**DATA SUPPLIED:**
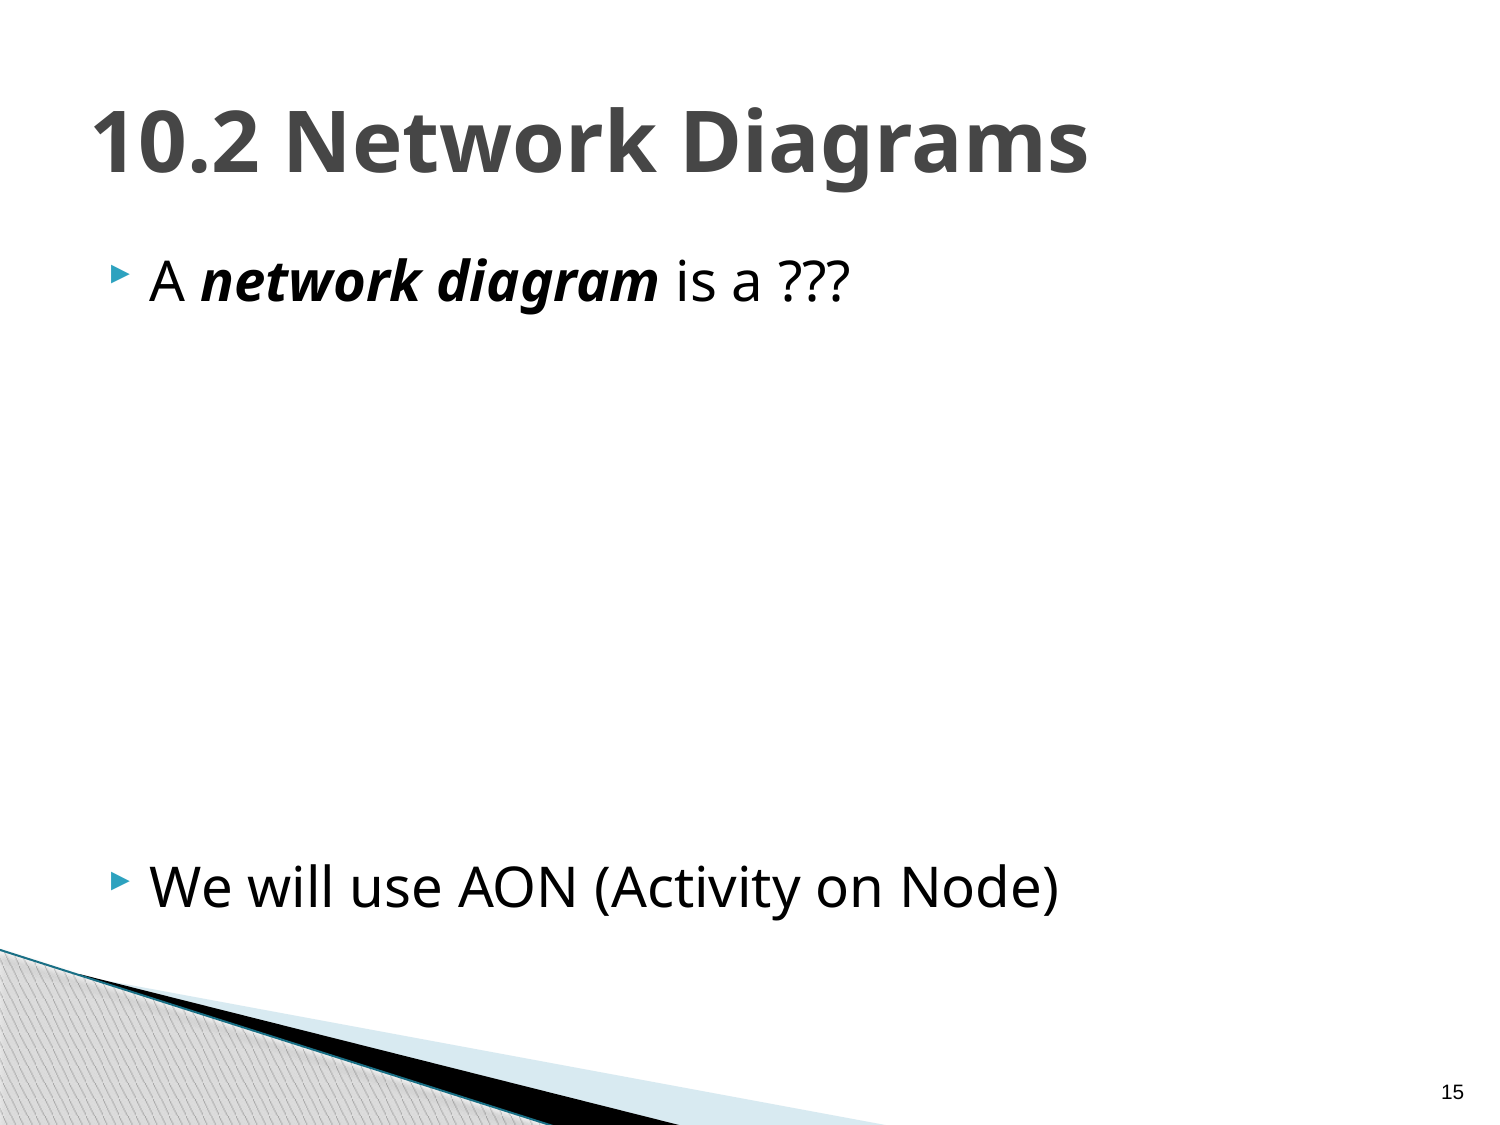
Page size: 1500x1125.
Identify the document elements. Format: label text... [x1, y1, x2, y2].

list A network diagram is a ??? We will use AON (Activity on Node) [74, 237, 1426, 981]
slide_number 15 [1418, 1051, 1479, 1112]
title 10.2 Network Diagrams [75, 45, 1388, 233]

--

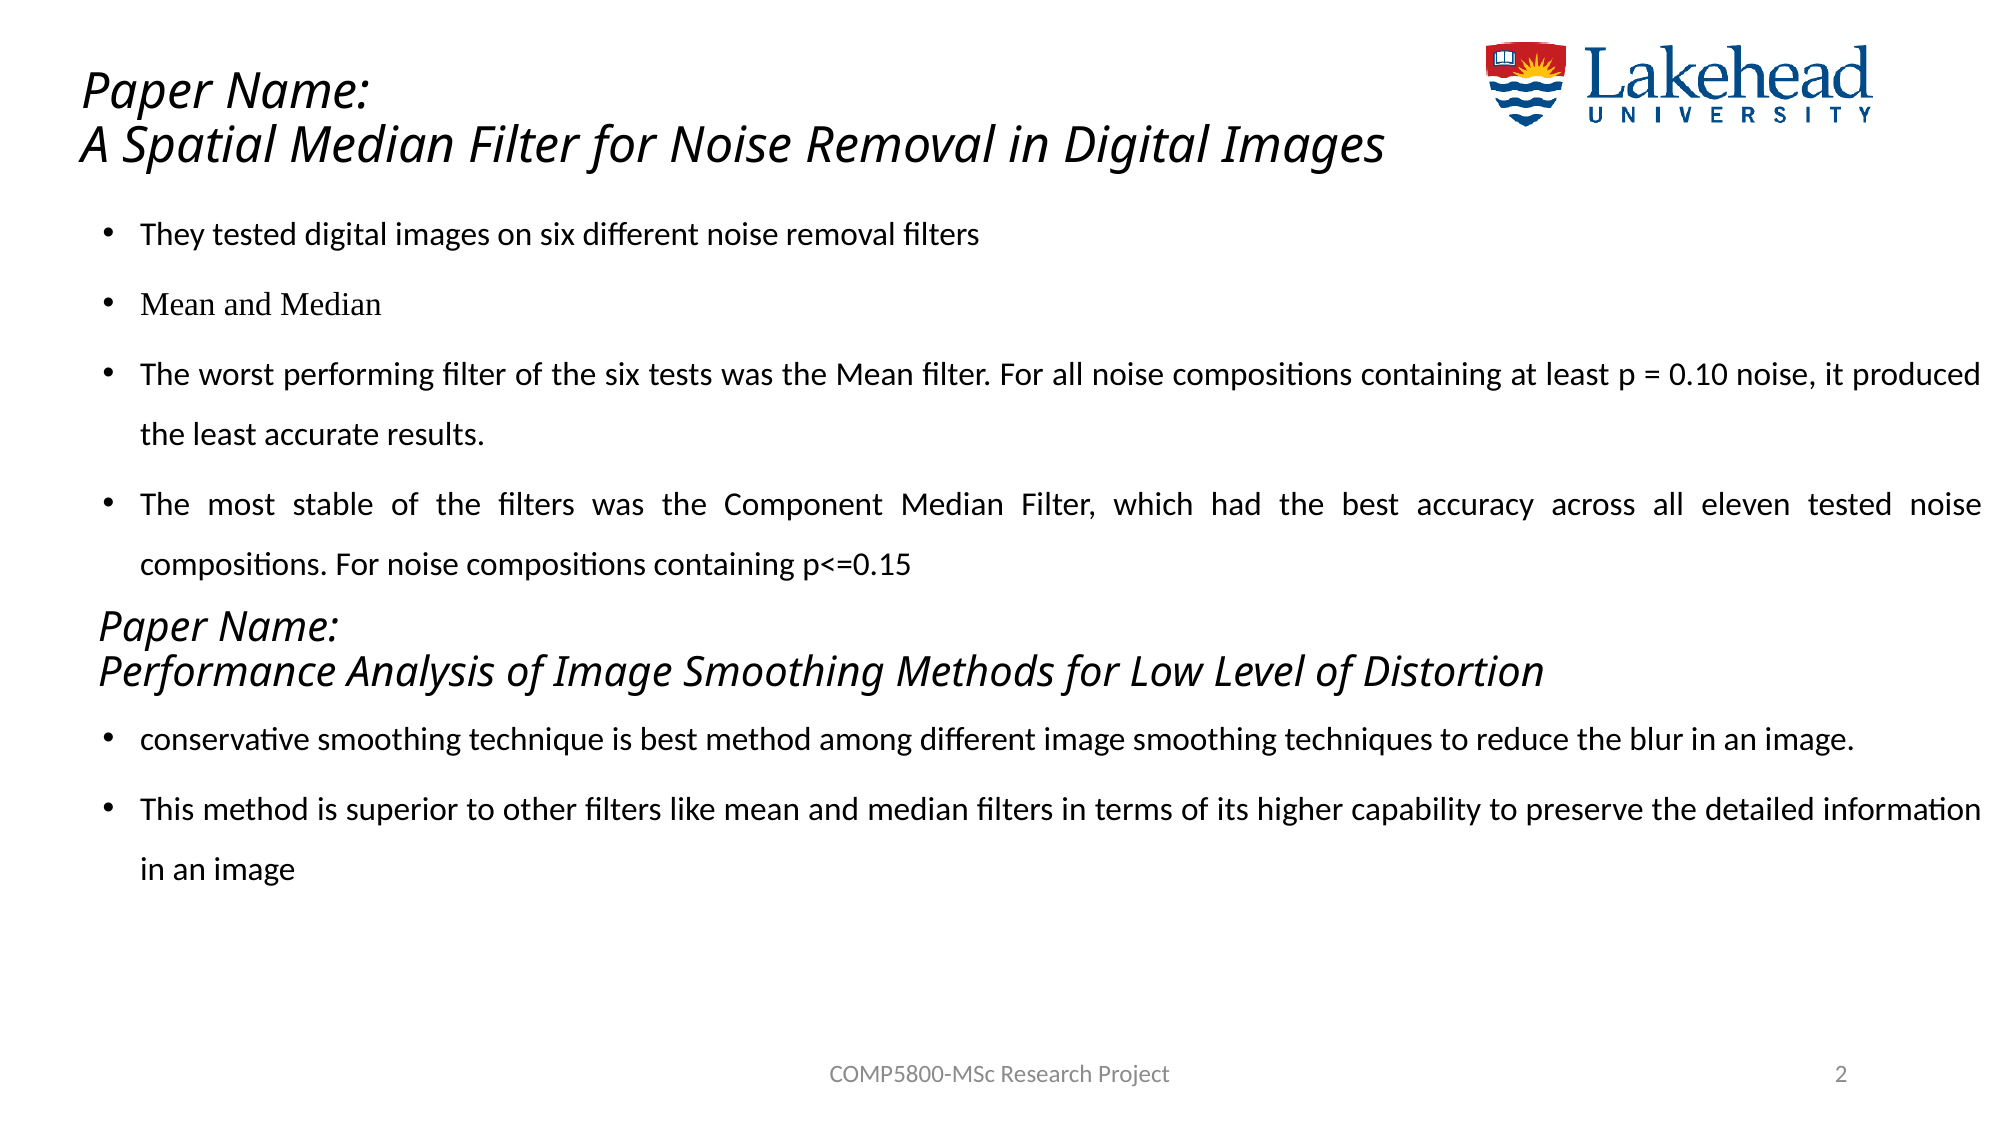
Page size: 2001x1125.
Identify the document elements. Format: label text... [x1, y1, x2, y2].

**TASK DIRECTIONS:**
Using the data above, return every line that contains the string "size".

**RESULT OF THIS EXERCISE:**
Page size: 1500x1125.
Page size: 2001x1125.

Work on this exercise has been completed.